Implementation: Transition Model for MDP (aimacode#445)

antmarakis · norvig · commit a8b146fcc243 · 2017-05-23T22:22:39.000-07:00
* Update test_mdp.py

* Update mdp.py
diff --git a/mdp.py b/mdp.py
@@ -1,9 +1,9 @@
 """Markov Decision Processes (Chapter 17)
 
 First we define an MDP, and the special case of a GridMDP, in which
-states are laid out in a 2-dimensional grid.  We also represent a policy
+states are laid out in a 2-dimensional grid. We also represent a policy
 as a dictionary of {state:action} pairs, and a Utility function as a
-dictionary of {state:number} pairs.  We then define the value_iteration
+dictionary of {state:number} pairs. We then define the value_iteration
 and policy_iteration algorithms."""
 
 from utils import argmax, vector_add
@@ -17,32 +17,37 @@ class MDP:
     """A Markov Decision Process, defined by an initial state, transition model,
     and reward function. We also keep track of a gamma value, for use by
     algorithms. The transition model is represented somewhat differently from
-    the text.  Instead of P(s' | s, a) being a probability number for each
+    the text. Instead of P(s' | s, a) being a probability number for each
     state/state/action triplet, we instead have T(s, a) return a
-    list of (p, s') pairs.  We also keep track of the possible states,
+    list of (p, s') pairs. We also keep track of the possible states,
     terminal states, and actions for each state. [page 646]"""
 
-    def __init__(self, init, actlist, terminals, gamma=.9):
+    def __init__(self, init, actlist, terminals, transitions={}, states=set(), gamma=.9):
+        if not (0 <= gamma < 1):
+            raise ValueError("An MDP must have 0 <= gamma < 1")
+
         self.init = init
         self.actlist = actlist
         self.terminals = terminals
-        if not (0 <= gamma < 1):
-            raise ValueError("An MDP must have 0 <= gamma < 1")
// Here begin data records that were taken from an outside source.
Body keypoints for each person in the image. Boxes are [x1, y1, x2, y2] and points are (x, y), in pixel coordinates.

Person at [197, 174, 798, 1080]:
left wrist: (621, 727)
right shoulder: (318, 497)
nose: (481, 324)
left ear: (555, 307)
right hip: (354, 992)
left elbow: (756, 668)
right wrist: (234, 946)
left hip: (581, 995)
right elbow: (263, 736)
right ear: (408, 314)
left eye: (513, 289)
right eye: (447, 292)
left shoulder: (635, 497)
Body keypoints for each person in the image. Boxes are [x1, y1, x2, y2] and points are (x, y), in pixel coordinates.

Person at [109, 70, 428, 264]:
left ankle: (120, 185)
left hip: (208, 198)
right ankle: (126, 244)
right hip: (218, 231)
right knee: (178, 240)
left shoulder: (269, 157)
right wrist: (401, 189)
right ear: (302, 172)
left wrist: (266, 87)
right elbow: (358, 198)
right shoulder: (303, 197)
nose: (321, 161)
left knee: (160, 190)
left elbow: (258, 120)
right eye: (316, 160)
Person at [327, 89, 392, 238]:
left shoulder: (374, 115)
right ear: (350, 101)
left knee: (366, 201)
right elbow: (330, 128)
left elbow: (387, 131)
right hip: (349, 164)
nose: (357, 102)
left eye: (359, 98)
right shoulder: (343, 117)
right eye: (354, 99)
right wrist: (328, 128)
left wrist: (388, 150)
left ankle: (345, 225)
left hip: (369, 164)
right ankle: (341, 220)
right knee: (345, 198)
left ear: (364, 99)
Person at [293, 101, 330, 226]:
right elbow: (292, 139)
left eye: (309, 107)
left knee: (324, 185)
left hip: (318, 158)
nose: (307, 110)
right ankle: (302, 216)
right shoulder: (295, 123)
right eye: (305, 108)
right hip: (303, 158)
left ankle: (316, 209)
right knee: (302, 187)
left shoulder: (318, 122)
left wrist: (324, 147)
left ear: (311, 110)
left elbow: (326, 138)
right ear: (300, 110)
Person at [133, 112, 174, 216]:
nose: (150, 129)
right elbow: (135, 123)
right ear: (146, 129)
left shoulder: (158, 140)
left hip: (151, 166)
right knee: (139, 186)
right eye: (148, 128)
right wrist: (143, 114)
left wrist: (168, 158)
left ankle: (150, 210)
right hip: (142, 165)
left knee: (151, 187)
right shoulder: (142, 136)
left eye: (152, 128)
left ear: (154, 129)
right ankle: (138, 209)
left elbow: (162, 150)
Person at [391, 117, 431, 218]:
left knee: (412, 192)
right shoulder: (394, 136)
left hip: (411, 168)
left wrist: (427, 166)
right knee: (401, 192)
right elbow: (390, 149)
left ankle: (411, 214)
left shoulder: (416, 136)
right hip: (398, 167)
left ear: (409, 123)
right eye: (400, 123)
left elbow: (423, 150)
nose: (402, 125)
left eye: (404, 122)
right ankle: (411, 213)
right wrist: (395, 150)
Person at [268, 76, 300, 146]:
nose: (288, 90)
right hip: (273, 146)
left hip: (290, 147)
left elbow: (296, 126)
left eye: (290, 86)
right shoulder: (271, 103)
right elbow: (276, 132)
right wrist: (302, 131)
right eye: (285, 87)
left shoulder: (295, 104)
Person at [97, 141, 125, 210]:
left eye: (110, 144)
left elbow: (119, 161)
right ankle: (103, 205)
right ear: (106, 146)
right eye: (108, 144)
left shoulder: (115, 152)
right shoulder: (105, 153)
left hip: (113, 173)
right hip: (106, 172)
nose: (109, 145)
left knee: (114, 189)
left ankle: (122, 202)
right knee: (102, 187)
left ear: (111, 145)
+        self.transitions = transitions
+        self.states = states
         self.gamma = gamma
-        self.states = set()
         self.reward = {}
 
     def R(self, state):
-        "Return a numeric reward for this state."
+        """Return a numeric reward for this state."""
         return self.reward[state]
 
     def T(self, state, action):
-        """Transition model.  From a state and an action, return a list
+        """Transition model. From a state and an action, return a list
         of (probability, result-state) pairs."""
-        raise NotImplementedError
+        if(self.transitions == {}):
+            raise ValueError("Transition model is missing")
+        else:
+            return self.transitions[state][action]
 
     def actions(self, state):
-        """Set of actions that can be performed in this state.  By default, a
+        """Set of actions that can be performed in this state. By default, a
         fixed list of actions, except for terminal states. Override this
         method if you need to specialize by state."""
         if state in self.terminals:
@@ -53,9 +58,9 @@ def actions(self, state):
 
 class GridMDP(MDP):
 
-    """A two-dimensional grid MDP, as in [Figure 17.1].  All you have to do is
+    """A two-dimensional grid MDP, as in [Figure 17.1]. All you have to do is
     specify the grid as a list of lists of rewards; use None for an obstacle
-    (unreachable state).  Also, you should specify the terminal states.
+    (unreachable state). Also, you should specify the terminal states.
     An action is an (x, y) unit vector; e.g. (1, 0) means move east."""
 
     def __init__(self, grid, terminals, init=(0, 0), gamma=.9):
diff --git a/tests/test_mdp.py b/tests/test_mdp.py
@@ -25,3 +25,17 @@ def test_best_policy():
     assert sequential_decision_environment.to_arrows(pi) == [['>', '>', '>', '.'],
                                                              ['^', None, '^', '.'],
                                                              ['^', '>', '^', '<']]
+
+
+def test_transition_model():
+    transition_model = {
+        "A": {"a1": (0.3, "B"), "a2": (0.7, "C")},
+        "B": {"a1": (0.5, "B"), "a2": (0.5, "A")},
+        "C": {"a1": (0.9, "A"), "a2": (0.1, "B")},
+    }
+
+    mdp = MDP(init="A", actlist={"a1","a2"}, terminals={"C"}, states={"A","B","C"}, transitions=transition_model)
+
+    assert mdp.T("A","a1") == (0.3, "B")
+    assert mdp.T("B","a2") == (0.5, "A")
+    assert mdp.T("C","a1") == (0.9, "A")